Source material: Begin
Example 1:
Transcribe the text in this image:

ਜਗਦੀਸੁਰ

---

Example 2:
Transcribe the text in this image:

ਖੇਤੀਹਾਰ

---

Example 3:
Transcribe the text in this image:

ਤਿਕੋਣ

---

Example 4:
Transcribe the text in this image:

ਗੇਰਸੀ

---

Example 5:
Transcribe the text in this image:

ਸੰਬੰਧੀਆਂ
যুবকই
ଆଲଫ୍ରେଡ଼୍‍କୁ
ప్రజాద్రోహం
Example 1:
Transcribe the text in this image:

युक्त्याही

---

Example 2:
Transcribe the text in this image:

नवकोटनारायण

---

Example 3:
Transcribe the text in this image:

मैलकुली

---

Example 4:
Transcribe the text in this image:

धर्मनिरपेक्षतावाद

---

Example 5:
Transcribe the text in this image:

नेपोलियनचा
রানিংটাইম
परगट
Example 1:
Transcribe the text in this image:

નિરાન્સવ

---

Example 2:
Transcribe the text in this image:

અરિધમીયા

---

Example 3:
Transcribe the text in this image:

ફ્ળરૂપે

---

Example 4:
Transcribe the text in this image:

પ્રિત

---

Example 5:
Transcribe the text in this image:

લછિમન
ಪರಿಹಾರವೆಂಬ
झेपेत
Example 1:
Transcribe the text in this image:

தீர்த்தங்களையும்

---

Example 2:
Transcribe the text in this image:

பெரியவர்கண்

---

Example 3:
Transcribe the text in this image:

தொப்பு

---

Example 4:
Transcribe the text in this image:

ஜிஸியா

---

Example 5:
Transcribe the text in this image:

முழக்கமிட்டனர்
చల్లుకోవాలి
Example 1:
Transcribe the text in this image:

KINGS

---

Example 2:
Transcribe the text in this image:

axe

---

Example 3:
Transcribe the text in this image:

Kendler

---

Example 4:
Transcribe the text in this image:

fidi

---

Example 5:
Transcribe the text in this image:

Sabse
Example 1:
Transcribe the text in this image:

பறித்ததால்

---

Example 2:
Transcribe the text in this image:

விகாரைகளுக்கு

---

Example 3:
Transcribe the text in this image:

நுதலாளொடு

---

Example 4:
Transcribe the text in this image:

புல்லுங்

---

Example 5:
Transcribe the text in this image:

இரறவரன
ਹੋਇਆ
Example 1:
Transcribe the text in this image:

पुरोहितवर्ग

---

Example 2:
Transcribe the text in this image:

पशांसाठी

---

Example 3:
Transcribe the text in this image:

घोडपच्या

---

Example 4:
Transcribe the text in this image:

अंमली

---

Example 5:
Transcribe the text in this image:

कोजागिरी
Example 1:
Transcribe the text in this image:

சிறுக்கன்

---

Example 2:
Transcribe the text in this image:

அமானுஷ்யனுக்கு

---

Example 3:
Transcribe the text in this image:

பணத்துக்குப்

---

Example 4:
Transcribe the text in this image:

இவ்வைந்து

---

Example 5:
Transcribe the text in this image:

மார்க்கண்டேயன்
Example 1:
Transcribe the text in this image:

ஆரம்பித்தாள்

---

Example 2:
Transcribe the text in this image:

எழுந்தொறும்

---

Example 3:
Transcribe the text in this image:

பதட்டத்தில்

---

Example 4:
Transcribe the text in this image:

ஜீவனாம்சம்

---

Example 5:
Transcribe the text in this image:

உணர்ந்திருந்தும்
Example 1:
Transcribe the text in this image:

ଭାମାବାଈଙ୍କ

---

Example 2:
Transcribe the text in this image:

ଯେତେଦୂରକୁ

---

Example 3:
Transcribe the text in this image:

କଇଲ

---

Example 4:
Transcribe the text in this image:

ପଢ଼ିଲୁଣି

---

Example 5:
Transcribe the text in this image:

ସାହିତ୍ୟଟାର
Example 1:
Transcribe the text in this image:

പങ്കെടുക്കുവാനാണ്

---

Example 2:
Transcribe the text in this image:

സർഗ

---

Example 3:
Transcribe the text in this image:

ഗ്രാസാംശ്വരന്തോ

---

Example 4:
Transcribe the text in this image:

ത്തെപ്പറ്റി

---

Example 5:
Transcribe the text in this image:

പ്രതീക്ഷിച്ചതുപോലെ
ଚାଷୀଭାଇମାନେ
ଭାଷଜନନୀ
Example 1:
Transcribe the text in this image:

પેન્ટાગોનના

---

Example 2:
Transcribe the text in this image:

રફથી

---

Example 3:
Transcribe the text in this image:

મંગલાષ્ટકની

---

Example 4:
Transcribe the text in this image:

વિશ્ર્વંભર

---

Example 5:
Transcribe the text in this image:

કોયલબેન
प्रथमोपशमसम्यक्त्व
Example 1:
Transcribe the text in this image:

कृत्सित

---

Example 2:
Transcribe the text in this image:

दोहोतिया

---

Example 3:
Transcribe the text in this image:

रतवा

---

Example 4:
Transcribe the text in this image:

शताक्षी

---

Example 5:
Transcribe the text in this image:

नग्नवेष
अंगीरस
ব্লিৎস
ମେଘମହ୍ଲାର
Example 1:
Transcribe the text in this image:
Source material: End
Exercise directions
Using the listing above, print every entry verbatim.

Task output
Example 1:
Transcribe the text in this image:

ਜਗਦੀਸੁਰ

---

Example 2:
Transcribe the text in this image:

ਖੇਤੀਹਾਰ

---

Example 3:
Transcribe the text in this image:

ਤਿਕੋਣ

---

Example 4:
Transcribe the text in this image:

ਗੇਰਸੀ

---

Example 5:
Transcribe the text in this image:

ਸੰਬੰਧੀਆਂ
যুবকই
ଆଲଫ୍ରେଡ଼୍‍କୁ
ప్రజాద్రోహం
Example 1:
Transcribe the text in this image:

युक्त्याही

---

Example 2:
Transcribe the text in this image:

नवकोटनारायण

---

Example 3:
Transcribe the text in this image:

मैलकुली

---

Example 4:
Transcribe the text in this image:

धर्मनिरपेक्षतावाद

---

Example 5:
Transcribe the text in this image:

नेपोलियनचा
রানিংটাইম
परगट
Example 1:
Transcribe the text in this image:

નિરાન્સવ

---

Example 2:
Transcribe the text in this image:

અરિધમીયા

---

Example 3:
Transcribe the text in this image:

ફ્ળરૂપે

---

Example 4:
Transcribe the text in this image:

પ્રિત

---

Example 5:
Transcribe the text in this image:

લછિમન
ಪರಿಹಾರವೆಂಬ
झेपेत
Example 1:
Transcribe the text in this image:

தீர்த்தங்களையும்

---

Example 2:
Transcribe the text in this image:

பெரியவர்கண்

---

Example 3:
Transcribe the text in this image:

தொப்பு

---

Example 4:
Transcribe the text in this image:

ஜிஸியா

---

Example 5:
Transcribe the text in this image:

முழக்கமிட்டனர்
చల్లుకోవాలి
Example 1:
Transcribe the text in this image:

KINGS

---

Example 2:
Transcribe the text in this image:

axe

---

Example 3:
Transcribe the text in this image:

Kendler

---

Example 4:
Transcribe the text in this image:

fidi

---

Example 5:
Transcribe the text in this image:

Sabse
Example 1:
Transcribe the text in this image:

பறித்ததால்

---

Example 2:
Transcribe the text in this image:

விகாரைகளுக்கு

---

Example 3:
Transcribe the text in this image:

நுதலாளொடு

---

Example 4:
Transcribe the text in this image:

புல்லுங்

---

Example 5:
Transcribe the text in this image:

இரறவரன
ਹੋਇਆ
Example 1:
Transcribe the text in this image:

पुरोहितवर्ग

---

Example 2:
Transcribe the text in this image:

पशांसाठी

---

Example 3:
Transcribe the text in this image:

घोडपच्या

---

Example 4:
Transcribe the text in this image:

अंमली

---

Example 5:
Transcribe the text in this image:

कोजागिरी
Example 1:
Transcribe the text in this image:

சிறுக்கன்

---

Example 2:
Transcribe the text in this image:

அமானுஷ்யனுக்கு

---

Example 3:
Transcribe the text in this image:

பணத்துக்குப்

---

Example 4:
Transcribe the text in this image:

இவ்வைந்து

---

Example 5:
Transcribe the text in this image:

மார்க்கண்டேயன்
Example 1:
Transcribe the text in this image:

ஆரம்பித்தாள்

---

Example 2:
Transcribe the text in this image:

எழுந்தொறும்

---

Example 3:
Transcribe the text in this image:

பதட்டத்தில்

---

Example 4:
Transcribe the text in this image:

ஜீவனாம்சம்

---

Example 5:
Transcribe the text in this image:

உணர்ந்திருந்தும்
Example 1:
Transcribe the text in this image:

ଭାମାବାଈଙ୍କ

---

Example 2:
Transcribe the text in this image:

ଯେତେଦୂରକୁ

---

Example 3:
Transcribe the text in this image:

କଇଲ

---

Example 4:
Transcribe the text in this image:

ପଢ଼ିଲୁଣି

---

Example 5:
Transcribe the text in this image:

ସାହିତ୍ୟଟାର
Example 1:
Transcribe the text in this image:

പങ്കെടുക്കുവാനാണ്

---

Example 2:
Transcribe the text in this image:

സർഗ

---

Example 3:
Transcribe the text in this image:

ഗ്രാസാംശ്വരന്തോ

---

Example 4:
Transcribe the text in this image:

ത്തെപ്പറ്റി

---

Example 5:
Transcribe the text in this image:

പ്രതീക്ഷിച്ചതുപോലെ
ଚାଷୀଭାଇମାନେ
ଭାଷଜନନୀ
Example 1:
Transcribe the text in this image:

પેન્ટાગોનના

---

Example 2:
Transcribe the text in this image:

રફથી

---

Example 3:
Transcribe the text in this image:

મંગલાષ્ટકની

---

Example 4:
Transcribe the text in this image:

વિશ્ર્વંભર

---

Example 5:
Transcribe the text in this image:

કોયલબેન
प्रथमोपशमसम्यक्त्व
Example 1:
Transcribe the text in this image:

कृत्सित

---

Example 2:
Transcribe the text in this image:

दोहोतिया

---

Example 3:
Transcribe the text in this image:

रतवा

---

Example 4:
Transcribe the text in this image:

शताक्षी

---

Example 5:
Transcribe the text in this image:

नग्नवेष
अंगीरस
ব্লিৎস
ମେଘମହ୍ଲାର
Example 1:
Transcribe the text in this image:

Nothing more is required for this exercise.